Collected data:
—————

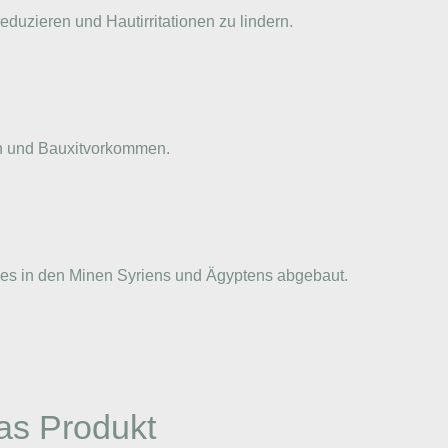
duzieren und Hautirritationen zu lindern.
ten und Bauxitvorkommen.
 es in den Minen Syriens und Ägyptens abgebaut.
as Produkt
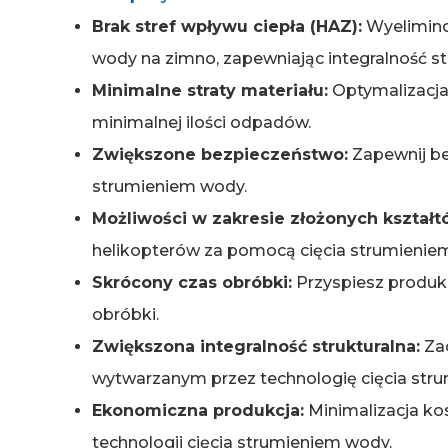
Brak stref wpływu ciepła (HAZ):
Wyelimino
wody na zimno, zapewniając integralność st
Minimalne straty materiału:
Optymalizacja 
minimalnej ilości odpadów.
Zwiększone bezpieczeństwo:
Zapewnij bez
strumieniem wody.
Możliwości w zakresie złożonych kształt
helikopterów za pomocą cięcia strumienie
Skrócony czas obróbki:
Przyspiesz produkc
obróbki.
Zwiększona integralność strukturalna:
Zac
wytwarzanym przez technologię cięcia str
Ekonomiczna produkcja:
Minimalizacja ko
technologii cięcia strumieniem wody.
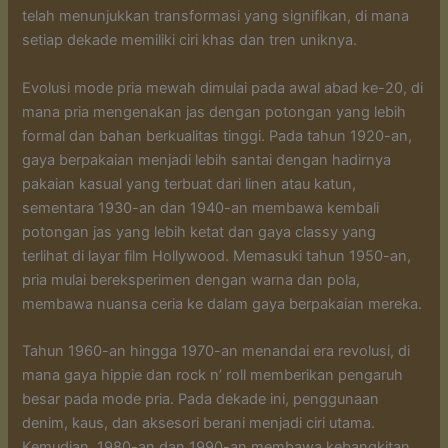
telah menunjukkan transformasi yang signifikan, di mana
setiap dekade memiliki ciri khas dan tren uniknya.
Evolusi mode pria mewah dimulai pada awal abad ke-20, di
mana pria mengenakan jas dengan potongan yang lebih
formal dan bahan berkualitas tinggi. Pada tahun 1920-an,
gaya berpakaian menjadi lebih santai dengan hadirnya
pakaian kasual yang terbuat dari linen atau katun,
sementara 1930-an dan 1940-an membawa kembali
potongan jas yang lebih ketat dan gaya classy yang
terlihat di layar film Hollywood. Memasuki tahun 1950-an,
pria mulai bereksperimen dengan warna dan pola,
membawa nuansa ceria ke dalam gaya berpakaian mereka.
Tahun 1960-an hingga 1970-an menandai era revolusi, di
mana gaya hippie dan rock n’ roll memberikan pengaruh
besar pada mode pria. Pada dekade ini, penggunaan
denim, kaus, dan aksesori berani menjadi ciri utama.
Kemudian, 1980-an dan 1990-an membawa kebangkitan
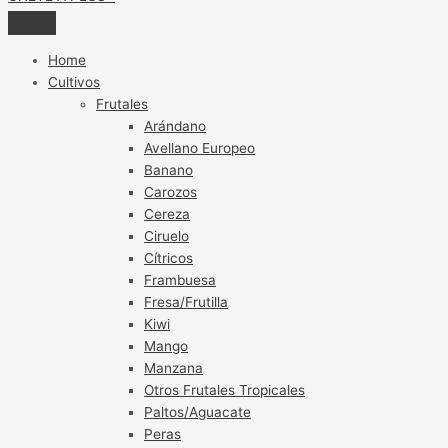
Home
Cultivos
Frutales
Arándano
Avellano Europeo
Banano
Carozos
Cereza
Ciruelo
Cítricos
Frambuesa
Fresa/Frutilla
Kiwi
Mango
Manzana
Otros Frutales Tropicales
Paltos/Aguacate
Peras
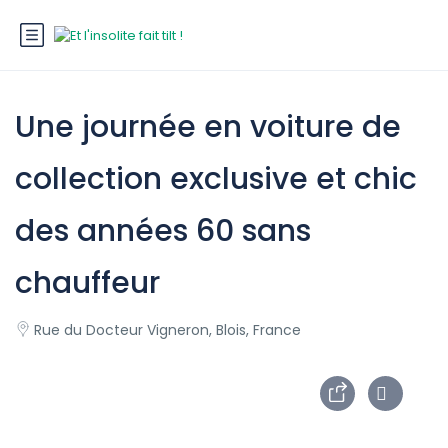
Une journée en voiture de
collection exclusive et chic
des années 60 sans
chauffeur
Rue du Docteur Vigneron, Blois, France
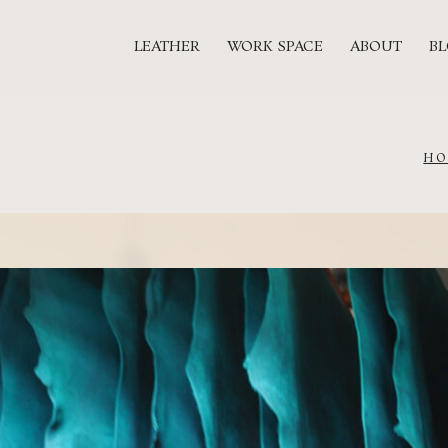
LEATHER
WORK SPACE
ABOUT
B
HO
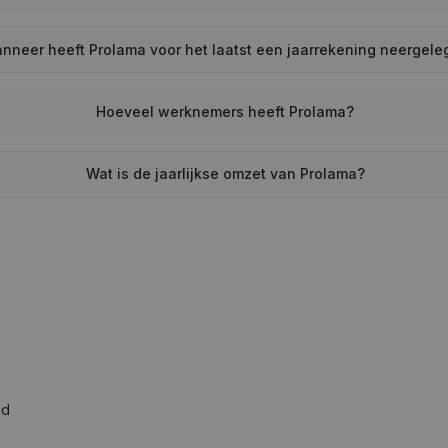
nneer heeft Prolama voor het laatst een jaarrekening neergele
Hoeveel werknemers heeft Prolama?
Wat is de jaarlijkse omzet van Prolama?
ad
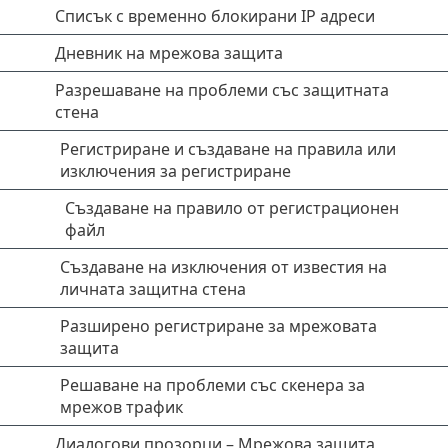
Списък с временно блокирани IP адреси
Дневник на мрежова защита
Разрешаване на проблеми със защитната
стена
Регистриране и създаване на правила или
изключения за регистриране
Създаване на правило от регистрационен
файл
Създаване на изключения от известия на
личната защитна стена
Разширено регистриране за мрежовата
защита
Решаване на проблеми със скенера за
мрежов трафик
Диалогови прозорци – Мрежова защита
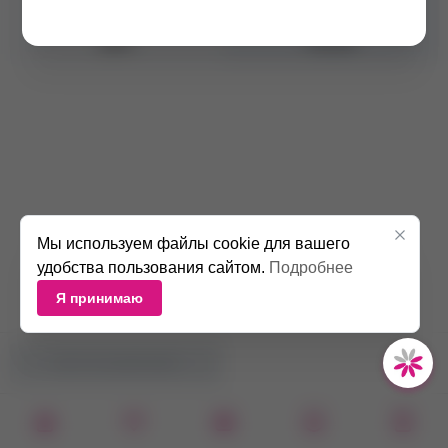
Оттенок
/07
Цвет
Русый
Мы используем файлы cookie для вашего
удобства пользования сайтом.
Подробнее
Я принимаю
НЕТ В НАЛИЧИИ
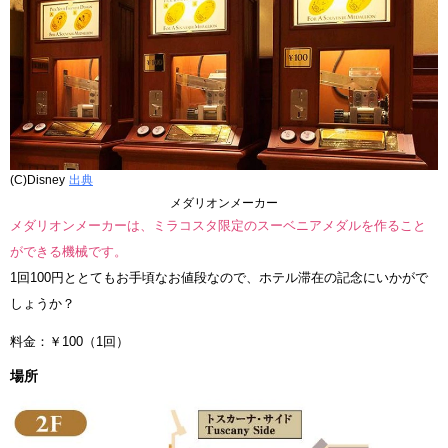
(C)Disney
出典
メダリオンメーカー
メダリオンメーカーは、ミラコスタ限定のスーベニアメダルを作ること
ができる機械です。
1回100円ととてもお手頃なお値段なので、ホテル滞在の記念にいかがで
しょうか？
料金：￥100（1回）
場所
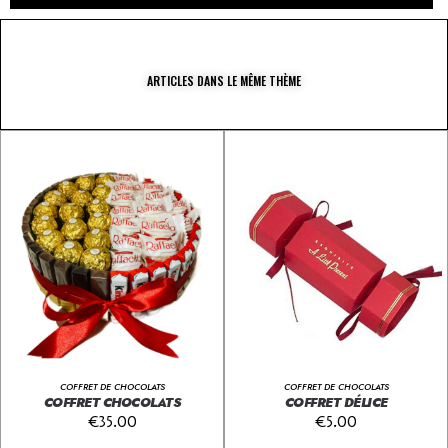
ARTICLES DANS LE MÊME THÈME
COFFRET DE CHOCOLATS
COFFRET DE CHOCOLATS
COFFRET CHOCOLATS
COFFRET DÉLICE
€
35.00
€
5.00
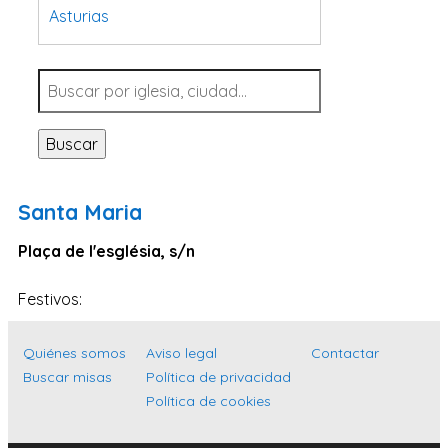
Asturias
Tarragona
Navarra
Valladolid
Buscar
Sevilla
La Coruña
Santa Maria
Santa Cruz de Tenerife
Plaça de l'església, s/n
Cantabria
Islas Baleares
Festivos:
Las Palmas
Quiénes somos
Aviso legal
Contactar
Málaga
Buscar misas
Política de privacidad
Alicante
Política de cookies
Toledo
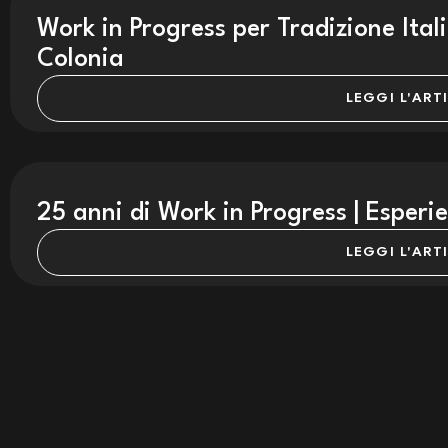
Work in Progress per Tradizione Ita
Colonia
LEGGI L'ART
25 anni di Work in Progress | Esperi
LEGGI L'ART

—————

Task objective:
Retype the listing above from its first line through the line that contains "technologii cięcia strumieniem wody.", keeping that line. Leave the pictures out of your copy.

Output:
duzieren und Hautirritationen zu lindern.
ten und Bauxitvorkommen.
 es in den Minen Syriens und Ägyptens abgebaut.
as Produkt
Brak stref wpływu ciepła (HAZ):
Wyelimino
wody na zimno, zapewniając integralność st
Minimalne straty materiału:
Optymalizacja 
minimalnej ilości odpadów.
Zwiększone bezpieczeństwo:
Zapewnij bez
strumieniem wody.
Możliwości w zakresie złożonych kształt
helikopterów za pomocą cięcia strumienie
Skrócony czas obróbki:
Przyspiesz produkc
obróbki.
Zwiększona integralność strukturalna:
Zac
wytwarzanym przez technologię cięcia str
Ekonomiczna produkcja:
Minimalizacja ko
technologii cięcia strumieniem wody.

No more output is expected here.